We explore several attention-based models, including the Spatial Attention Transformer (SAITS), which leverages self-attention mechanisms to fill in missing values in multivariate time series. Tashiro et al. (2021) proposed a unique architecture of 2D attention, consisting of temporal attention and feature attention, for imputing missing values in multivariate time series. These models demonstrate remarkable performance compared to RNNs, as they avoid error propagation, are easier to optimize, and offer a more robust framework for handling sparse observations.
However, one limitation of existing transformer-based imputation models is their quadratic complexity with respect to the input length, making them unscalable for large spatiotemporal datasets. To address this issue, we propose an enhancement that employs multiple layers of the encoder, providing the model with more opportunities to learn abstract representations of the input data.

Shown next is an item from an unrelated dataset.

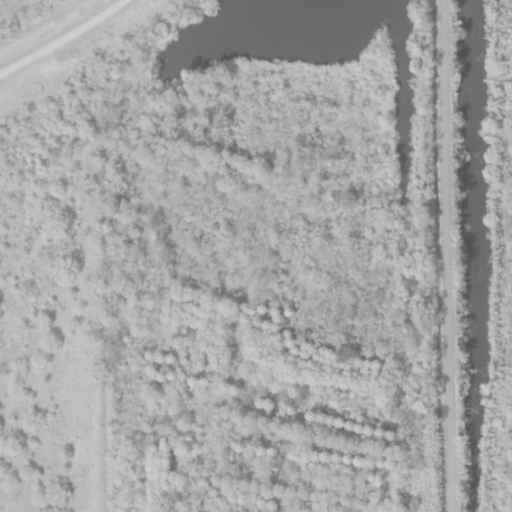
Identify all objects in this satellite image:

The final output from the encoder is formed by concatenating the outputs from all spatiotemporal attention layers and processing them through a generic MLP to generate the final imputation.
To further illustrate the effectiveness of these models, we conduct a case study on soil moisture imputation using both remote-sensed and ground-based datasets. Our results demonstrate that attention-based methods outperform traditional RNNs in terms of accuracy and computational efficiency, making them a promising approach for solving time series imputation problems.
In summary, this article provides a comprehensive overview of time series imputation using attention mechanisms, highlighting their advantages over traditional RNNs and discussing several state-of-the-art models that have shown remarkable performance in various applications. By leveraging self-attention mechanisms, these models can capture long-term dependencies and understand global context more effectively, making them particularly useful for accurate imputation in time series data with complex relationships. However, the quadratic complexity of these models remains a limitation, which we address by proposing an enhancement that employs multiple layers of the encoder. Our case study on soil moisture imputation demonstrates the effectiveness of attention-based methods in improving accuracy and computational efficiency compared to traditional RNNs.